Global Initiative to Combat Nuclear Terrorism: Joint Fact Sheet. G8 Documents (St. Petersburg, 2006)
The Global Initiative to Combat Nuclear Terrorism will enhance cooperation between and build the capacity of all willing partner nations to combat the global threat of nuclear terrorism. This cooperation will include determined and systematic efforts to:
- improve accounting, control, and physical protection of nuclear material and radioactive substances, as well as security of nuclear facilities;
- detect and suppress illicit trafficking or other illicit activities involving such materials, especially measures to prevent their acquisition and use by terrorists;
- mrespond to and mitigate the consequences of acts of nuclear terrorism;
- ensure cooperation in the development of technical means to combat nuclear terrorism;
- ensure that law enforcement takes all possible measures to deny safe haven to terrorists seeking to acquire or use nuclear materials;
- to strengthen our respective national legal frameworks to ensure the effective prosecution of, and the certainty of punishment for, terrorists and those who facilitate such acts.
Presidents Bush and Putin have committed to combating the threat of nuclear terrorism and pursuing the necessary steps with other willing partner nations to combat nuclear terrorism.

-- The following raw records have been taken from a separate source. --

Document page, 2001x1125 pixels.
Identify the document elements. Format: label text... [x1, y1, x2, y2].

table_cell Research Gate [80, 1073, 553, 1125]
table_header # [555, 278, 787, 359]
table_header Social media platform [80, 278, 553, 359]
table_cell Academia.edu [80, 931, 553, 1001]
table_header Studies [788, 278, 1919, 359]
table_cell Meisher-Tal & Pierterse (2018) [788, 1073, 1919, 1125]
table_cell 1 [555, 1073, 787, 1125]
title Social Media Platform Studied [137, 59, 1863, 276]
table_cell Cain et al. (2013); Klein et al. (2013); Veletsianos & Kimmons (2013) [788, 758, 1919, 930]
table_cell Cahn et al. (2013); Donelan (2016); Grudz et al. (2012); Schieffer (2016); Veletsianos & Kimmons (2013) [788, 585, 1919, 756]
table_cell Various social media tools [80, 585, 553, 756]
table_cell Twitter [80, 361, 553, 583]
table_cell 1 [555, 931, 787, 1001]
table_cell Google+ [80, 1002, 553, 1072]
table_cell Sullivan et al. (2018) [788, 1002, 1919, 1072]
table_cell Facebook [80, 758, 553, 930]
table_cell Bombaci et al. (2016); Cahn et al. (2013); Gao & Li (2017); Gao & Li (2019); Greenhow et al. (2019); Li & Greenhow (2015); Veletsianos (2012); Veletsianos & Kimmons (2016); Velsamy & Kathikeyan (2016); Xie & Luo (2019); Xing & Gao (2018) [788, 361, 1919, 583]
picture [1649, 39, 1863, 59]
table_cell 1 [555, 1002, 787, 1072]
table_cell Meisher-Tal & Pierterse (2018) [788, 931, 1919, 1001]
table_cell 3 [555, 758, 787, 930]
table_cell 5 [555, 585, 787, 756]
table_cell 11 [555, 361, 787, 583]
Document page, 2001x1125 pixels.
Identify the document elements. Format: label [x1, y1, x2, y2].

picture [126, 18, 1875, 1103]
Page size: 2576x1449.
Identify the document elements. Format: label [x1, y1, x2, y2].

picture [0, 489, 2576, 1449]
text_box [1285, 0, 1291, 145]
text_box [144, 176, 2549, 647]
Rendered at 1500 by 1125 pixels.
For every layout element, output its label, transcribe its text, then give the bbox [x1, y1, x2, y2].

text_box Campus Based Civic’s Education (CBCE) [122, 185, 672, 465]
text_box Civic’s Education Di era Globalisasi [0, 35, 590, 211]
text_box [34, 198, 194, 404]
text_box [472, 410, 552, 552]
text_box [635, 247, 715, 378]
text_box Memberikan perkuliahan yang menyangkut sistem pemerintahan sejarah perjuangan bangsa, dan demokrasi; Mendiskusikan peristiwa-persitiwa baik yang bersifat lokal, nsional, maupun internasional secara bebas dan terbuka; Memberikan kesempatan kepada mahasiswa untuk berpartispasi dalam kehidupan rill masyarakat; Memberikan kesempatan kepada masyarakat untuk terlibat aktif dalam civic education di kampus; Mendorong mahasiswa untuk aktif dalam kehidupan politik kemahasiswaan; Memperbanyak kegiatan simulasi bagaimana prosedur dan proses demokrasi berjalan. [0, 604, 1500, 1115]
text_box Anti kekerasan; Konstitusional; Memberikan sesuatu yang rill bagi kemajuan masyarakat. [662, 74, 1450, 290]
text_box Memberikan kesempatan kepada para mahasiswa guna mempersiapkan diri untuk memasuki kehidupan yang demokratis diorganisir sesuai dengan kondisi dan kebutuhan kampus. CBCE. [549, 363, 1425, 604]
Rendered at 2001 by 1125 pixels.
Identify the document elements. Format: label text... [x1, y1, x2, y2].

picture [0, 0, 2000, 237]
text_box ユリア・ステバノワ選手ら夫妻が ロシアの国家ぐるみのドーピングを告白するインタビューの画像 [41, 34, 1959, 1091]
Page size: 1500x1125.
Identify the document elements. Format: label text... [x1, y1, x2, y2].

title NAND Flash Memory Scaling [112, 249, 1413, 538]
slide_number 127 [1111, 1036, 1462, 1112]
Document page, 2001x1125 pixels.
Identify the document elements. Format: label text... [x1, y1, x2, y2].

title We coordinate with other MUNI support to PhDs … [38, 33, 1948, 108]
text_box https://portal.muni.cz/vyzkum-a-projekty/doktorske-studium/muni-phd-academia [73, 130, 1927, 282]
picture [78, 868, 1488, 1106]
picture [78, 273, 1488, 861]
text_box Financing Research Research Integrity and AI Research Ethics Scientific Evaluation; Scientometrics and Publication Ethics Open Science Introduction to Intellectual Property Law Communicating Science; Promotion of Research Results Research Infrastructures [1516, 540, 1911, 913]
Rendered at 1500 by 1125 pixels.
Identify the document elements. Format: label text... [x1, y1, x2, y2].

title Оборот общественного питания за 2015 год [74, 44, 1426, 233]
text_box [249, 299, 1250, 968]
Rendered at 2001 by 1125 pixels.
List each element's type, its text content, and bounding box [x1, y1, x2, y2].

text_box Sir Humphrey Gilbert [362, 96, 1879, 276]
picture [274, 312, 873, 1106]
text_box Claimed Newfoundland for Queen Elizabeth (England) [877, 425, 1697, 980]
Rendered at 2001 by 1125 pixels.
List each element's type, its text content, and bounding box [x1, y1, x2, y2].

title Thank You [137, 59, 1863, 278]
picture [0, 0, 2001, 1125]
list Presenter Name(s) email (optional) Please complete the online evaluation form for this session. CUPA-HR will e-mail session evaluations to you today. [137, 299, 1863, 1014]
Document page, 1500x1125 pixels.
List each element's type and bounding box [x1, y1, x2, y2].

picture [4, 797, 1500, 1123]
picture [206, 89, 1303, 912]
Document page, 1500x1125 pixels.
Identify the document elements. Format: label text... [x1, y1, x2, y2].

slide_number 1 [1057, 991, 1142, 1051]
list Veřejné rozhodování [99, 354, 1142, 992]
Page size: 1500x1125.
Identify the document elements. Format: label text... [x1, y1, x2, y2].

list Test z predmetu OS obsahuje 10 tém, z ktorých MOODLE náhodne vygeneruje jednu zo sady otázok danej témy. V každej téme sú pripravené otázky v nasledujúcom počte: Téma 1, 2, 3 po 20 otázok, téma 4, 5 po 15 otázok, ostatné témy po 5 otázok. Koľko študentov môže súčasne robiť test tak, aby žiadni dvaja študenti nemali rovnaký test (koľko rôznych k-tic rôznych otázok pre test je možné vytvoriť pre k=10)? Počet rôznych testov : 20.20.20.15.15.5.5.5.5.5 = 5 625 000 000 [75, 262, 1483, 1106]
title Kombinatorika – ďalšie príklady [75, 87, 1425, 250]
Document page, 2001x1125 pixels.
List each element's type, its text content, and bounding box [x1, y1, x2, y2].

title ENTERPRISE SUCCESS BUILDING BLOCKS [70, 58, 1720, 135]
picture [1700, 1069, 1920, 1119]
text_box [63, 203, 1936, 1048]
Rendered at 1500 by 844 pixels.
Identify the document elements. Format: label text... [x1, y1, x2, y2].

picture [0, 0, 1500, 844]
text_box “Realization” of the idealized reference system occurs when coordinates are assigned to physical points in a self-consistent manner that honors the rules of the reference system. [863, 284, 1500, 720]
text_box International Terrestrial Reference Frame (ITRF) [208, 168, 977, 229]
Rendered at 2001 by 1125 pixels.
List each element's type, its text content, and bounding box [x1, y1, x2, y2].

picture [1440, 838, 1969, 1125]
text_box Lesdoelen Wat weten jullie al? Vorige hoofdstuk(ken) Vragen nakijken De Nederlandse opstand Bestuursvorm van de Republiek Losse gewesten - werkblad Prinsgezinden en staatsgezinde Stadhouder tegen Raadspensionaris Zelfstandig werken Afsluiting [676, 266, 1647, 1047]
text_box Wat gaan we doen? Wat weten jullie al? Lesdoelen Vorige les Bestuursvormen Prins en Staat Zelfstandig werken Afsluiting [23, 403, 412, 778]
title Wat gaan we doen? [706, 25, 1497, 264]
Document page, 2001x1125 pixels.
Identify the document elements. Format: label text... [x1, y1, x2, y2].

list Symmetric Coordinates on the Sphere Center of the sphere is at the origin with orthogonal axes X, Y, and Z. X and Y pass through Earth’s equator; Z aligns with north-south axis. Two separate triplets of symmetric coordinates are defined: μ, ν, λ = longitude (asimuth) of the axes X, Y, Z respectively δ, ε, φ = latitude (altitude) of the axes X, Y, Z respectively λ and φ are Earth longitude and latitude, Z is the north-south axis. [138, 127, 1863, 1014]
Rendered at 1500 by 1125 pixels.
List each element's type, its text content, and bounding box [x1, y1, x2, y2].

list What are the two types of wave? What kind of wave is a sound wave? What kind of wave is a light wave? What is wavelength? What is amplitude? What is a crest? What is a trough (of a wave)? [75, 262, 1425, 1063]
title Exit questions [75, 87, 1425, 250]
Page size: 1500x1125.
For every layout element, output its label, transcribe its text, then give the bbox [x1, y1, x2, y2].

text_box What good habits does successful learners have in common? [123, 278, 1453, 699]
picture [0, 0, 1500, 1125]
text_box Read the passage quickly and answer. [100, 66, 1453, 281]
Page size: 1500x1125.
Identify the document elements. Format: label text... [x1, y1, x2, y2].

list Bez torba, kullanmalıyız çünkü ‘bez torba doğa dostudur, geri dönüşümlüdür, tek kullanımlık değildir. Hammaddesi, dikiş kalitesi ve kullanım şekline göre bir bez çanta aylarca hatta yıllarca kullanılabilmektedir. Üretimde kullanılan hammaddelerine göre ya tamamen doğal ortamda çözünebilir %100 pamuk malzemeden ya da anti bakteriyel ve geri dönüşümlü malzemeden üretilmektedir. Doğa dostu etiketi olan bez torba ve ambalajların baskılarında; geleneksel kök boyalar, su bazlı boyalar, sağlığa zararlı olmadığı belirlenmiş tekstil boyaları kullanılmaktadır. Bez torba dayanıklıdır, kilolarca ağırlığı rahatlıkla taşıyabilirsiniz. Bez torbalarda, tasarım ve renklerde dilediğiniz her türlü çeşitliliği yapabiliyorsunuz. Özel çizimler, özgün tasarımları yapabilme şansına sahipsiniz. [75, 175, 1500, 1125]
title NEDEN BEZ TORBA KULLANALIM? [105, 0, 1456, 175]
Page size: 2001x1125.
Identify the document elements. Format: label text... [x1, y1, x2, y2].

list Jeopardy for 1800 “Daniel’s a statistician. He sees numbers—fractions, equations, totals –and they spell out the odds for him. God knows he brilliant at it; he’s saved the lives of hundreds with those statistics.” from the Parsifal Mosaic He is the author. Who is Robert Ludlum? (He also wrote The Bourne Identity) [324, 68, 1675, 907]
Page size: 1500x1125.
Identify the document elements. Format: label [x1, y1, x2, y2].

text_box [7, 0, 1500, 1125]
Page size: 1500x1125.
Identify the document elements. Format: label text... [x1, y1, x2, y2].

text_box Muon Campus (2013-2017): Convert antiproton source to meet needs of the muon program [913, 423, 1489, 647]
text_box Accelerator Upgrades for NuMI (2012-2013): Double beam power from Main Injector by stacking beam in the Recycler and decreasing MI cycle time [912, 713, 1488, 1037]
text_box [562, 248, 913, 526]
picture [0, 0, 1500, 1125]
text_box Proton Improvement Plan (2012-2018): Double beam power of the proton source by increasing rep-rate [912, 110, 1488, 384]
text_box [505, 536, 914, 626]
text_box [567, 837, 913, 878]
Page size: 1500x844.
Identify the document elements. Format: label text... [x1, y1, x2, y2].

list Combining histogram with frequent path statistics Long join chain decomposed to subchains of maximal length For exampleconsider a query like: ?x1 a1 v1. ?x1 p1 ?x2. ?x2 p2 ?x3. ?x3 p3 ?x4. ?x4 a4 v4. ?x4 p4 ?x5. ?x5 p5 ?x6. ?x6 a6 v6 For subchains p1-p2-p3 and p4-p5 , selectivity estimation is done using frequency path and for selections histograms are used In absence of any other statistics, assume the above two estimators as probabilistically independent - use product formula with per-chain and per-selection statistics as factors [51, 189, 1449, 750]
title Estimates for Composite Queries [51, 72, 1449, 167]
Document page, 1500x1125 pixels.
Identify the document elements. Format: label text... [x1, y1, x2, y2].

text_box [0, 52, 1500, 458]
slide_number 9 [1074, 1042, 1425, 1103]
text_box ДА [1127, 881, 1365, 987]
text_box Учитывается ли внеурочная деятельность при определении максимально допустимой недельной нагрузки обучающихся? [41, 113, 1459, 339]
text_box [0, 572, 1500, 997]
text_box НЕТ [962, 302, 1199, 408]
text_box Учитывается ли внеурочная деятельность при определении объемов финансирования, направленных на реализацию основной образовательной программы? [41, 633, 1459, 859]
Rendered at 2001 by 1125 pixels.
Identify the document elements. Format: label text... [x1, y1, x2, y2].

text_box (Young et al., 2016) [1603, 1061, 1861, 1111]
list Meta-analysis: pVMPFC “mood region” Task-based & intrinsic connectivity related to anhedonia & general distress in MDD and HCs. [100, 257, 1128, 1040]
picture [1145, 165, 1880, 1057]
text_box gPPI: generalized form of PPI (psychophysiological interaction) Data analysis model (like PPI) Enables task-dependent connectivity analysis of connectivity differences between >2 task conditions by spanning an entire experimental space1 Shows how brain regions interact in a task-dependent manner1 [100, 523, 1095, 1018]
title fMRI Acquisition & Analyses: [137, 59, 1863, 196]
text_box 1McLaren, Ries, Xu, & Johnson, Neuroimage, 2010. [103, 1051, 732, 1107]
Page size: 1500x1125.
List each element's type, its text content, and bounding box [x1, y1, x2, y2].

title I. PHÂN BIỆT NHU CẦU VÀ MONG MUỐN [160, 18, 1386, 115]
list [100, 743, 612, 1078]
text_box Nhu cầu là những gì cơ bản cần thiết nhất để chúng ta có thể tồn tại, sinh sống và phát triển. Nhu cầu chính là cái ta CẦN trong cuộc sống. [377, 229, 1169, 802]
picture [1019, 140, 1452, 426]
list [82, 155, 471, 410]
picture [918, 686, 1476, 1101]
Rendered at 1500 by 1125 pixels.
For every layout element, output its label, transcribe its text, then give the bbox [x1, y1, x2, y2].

"Over the last two years, a great coalition has come together to defeat terrorism and to oppose the spread of weapons of mass destruction -- the inseparable commitments of the war on terror...Terrorists and terror states are in a race for weapons of mass murder, a race they must lose. Terrorists are resourceful; we're more resourceful. They're determined; we must be more determined. We will never lose focus or resolve. We'll be unrelenting in the defense of free nations, and rise to the hard demands of dangerous times."
"The greatest threat before humanity today is the possibility of secret and sudden attack with chemical or biological or radiological or nuclear weapons...What has changed in the 21st century is that, in the hands of terrorists, weapons of mass destruction would be a first resort -- the preferred means to further their ideology of suicide and random murder. These terrible weapons are becoming easier to acquire, build, hide, and transport. Armed with a single vial of a biological agent or a single nuclear weapon, small groups of fanatics, or failing states, could gain the power to threaten great nations, threaten the world peace...America, and the entire civilized world, will face this threat for decades to come. We must confront the danger with open eyes, and unbending purpose. I have made clear to all the policy of this nation: America will not permit terrorists and dangerous regimes to threaten us with the world's most deadly weapons.
President George W. Bush, February 11, 2004
"Our shared task is to create a united front in the struggle against this evil. Any attempts to instigate terrorism, accommodate terrorists, or use terrorists for political means or goals must meet general condemnation...On behalf of our countries, we have just signed the International Convention for the Suppression of Acts of Nuclear Terrorism. As you know, Russia was the initiator of this document and we thank our partners for their support. The result of this teamwork is an effective legal tool to prevent real threats, such as terrorist use of weapons of mass destruction."
President Vladimir Putin, September 15, 2005
The U.S. and Russia have invited initial partner nations to attend an initial meeting to elaborate and endorse a Statement of Principles for this Initiative. The U.S. and Russia have also invited the IAEA to serve as an observer.
The International Convention on the Suppression of Acts of Nuclear Terrorism is an important, although not the exclusive, legal basis for the work of the Initiative. Other important legal bases include the Convention on the Physical Protection of Nuclear Material and Nuclear Facilities, and UN Security Council Resolutions 1373 and 1540, as well as national legal authorities.
The activities of the Initiative should include national efforts and could include inter alia multinational exercises, expert-level meetings to share best practices, and the provision of assistance from those nations in a position to offer such assistance to those nations requiring it.
Taking into account the global character of the Initiative, the participants will seek to mobilize the largest possible number of nations to improve national capabilities to combat nuclear terrorism. To this end, both agree that outreach to related industries and the public is necessary to effect the full implementation of the Initiative.
In launching this Global Initiative to Combat Nuclear Terrorism, both the U.S. and Russia reaffirm their commitment to non-proliferation while promoting legitimate cooperation in peaceful nuclear activities for the prosperity of all nations.
The Initiative will not address issues related to safeguarding nuclear weapons and other nuclear facilities, installations, and materials used for military purposes remain strictly the national prerogative of the nuclear weapons state parties to the Non-Proliferation of Nuclear Weapons Treaty (NPT), for which they bear special responsibility.